Having covered everything from the prairie of his home state of Kansas to potato farmers in Peru, Jim Richardson is a familiar name from both National Geographic Magazine and National Geographic Traveler.
If you’ve followed Jim’s career you may have noticed his passion for Scotland. In Traveler‘s hot-off-the-press August/September 2012 issue, Jim’s evocative account of the Inner Hebrides convinces us to fall in love with their rugged beauty right along with him.
Traveler photo editor Krista Rossow interviewed Jim about photography and why Scotland remains his enduring travel muse. Here’s what he had to say.
Krista Rossow: Jim, you managed to make beautiful photos in a place where the wind roars, the rain pours, and the clouds gather and sulk. Do you have any tips for photographers who want to make the best of a gray day?
Jim Richardson: I love the Scottish islands for all of their diversity — because they are wild as well as beautiful. So when the weather turns brooding and temperamental, when the hills are wreathed in clouds, when the beaches are strafed by winds, then I feel like the full glory of the islands is at hand. In other words, don’t try to make the best of a gray day. Hope for more. Hope that the clouds will be lowering and menacing, not just blandly gray.
The opening picture of Lawrence MacEwan up on the hill would have been bland and without character on a bright blue day. Beautiful, perhaps, but somehow lacking in elemental truth.
On the technical side, our eyes deceive us on gray days. The sky looks dark but is, in fact, quite a bit brighter than the landscape below. So it washes out. The whole scene is lackluster. A half-gray neutral density filter is the cure for that problem. It darkens the sky, bringing back the scene to match what we saw in our mind’s eye.
KR: What are a few of your favorite images that didn’t make it into the story?
JR: The horses out on the beach near Lawrence’s farm on [the Isle of] Muck were just wonderful, nuzzling up and making pests out of themselves — but it was a scene of improbable strength and grace, too.
Next morning, I photographed Rafael MacNeil, a young man raised in Lawrence, Kansas traveling the islands in search of his Scottish roots.
KR: It seems like the people you encountered were kind and generous of spirit. Folks from the Midwest, where you’re from, have a similar reputation in the U.S. Do you think that’s part of what draws you to the Inner Hebrides?
JR: They were generous and it made me feel thankful, something which is precious at any age. Funny to say, but yes they were much like my neighbors at home in Kansas. Not the bland stick figures imagined by urbanites, but crafty folk who live by their wits and wisdom, ready with both humor and help. Kind and generous? Yes, but aren’t people in most places like that? You just have to be open to finding them. To me it is the natural condition of the world.
Perhaps I just like the odd ducks of the world. I feel at home amongst rural people. I like their sense of independence — the way they invent themselves anew in these remote surroundings How they reach into their souls and come out with the improbable. Perhaps it is that I speak the language of remote places, about the basic needs of life, without the need to embellish.

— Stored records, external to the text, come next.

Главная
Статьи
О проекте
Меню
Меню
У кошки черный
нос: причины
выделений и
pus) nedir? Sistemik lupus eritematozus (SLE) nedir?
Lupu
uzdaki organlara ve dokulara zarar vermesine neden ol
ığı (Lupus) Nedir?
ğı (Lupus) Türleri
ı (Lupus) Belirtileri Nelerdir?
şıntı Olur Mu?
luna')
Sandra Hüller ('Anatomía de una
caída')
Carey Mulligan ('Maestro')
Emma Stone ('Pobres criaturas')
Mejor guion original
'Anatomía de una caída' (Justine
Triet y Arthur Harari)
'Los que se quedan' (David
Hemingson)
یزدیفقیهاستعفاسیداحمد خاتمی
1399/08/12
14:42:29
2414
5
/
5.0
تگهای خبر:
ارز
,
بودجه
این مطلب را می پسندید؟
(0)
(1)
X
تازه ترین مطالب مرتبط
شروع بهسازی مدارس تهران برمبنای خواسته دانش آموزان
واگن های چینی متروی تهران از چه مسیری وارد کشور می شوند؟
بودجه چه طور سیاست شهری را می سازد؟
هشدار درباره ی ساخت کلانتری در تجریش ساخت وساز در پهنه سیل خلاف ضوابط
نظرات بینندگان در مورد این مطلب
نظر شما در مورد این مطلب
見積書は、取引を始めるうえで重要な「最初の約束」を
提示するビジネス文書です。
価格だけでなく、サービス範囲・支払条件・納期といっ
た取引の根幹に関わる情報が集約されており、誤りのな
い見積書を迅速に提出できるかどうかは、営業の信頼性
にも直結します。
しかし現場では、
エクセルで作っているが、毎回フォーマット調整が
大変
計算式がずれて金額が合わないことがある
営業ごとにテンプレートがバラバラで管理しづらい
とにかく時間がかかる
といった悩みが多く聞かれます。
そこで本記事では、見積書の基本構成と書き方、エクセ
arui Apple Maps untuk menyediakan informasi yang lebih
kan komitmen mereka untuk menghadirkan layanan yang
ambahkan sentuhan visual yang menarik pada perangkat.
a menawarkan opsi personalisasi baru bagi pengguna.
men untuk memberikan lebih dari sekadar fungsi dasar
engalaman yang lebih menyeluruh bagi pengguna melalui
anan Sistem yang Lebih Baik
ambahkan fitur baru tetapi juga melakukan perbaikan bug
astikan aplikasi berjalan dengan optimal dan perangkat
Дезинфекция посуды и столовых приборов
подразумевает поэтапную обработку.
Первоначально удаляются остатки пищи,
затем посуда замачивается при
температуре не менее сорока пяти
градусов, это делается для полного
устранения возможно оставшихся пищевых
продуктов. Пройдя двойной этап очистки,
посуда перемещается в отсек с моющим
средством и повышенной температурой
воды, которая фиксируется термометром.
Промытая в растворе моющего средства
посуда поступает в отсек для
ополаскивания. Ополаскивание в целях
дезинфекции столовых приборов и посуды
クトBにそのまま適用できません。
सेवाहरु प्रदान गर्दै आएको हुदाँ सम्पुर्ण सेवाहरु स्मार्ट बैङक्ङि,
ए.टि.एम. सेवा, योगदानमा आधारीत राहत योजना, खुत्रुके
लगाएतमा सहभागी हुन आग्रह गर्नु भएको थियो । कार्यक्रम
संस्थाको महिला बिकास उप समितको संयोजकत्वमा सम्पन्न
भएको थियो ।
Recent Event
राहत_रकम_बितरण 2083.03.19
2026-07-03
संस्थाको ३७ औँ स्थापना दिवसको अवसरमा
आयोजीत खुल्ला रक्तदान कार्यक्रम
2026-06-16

KR: Tell us about one of the people you met during your visits to the Scottish islands that didn’t make it into the feature story.
JR: Well, the Knoydart Ukulele All-Stars got lamentably short shrift. What an evening we had with them in the Inverie town hall (where they were practicing) and then down at the Old Forge pub where the music went on, much abetted by free-flowing pints. And that in the community of a hundred people,
with no road in or out. You have to get there by boat or hike in for two days. I didn’t know I could sing that loud while still taking pictures. I wanted to come home and buy a ukulele.
KR: How many times have you been to the Hebrides? Which of the islands are still on your list to visit?
JR: I’ve been going to the Hebrides for over 15 years now [with] more visits to the Outer Hebrides over the years — which made the small islands of the Inner Hebrides particularly alluring. I still have not been to a bunch of them — Coll and Tiree, Raasay, Canna, Luing and Scarba, Ulva, Lismore and Gigha. So I’m in no danger of running out just yet. Oh, and yet to visit are the Summer Isles up north in Sutherland, and Handa (which is a bird colony,) as well as a whole bunch of rocks and skerries where just setting foot is arduous.
KR: Like many of the people you met on the islands, might I one day hear about you up and buying a house sight unseen in the Inner Hebrides? (And can I come visit?!)
JR: Aw, I’d have to settle down, then, and pick just one. How could I do that? But if I do you’ll be welcome and we’ll have a wee dram by the peat fire. That’s a pretty thought.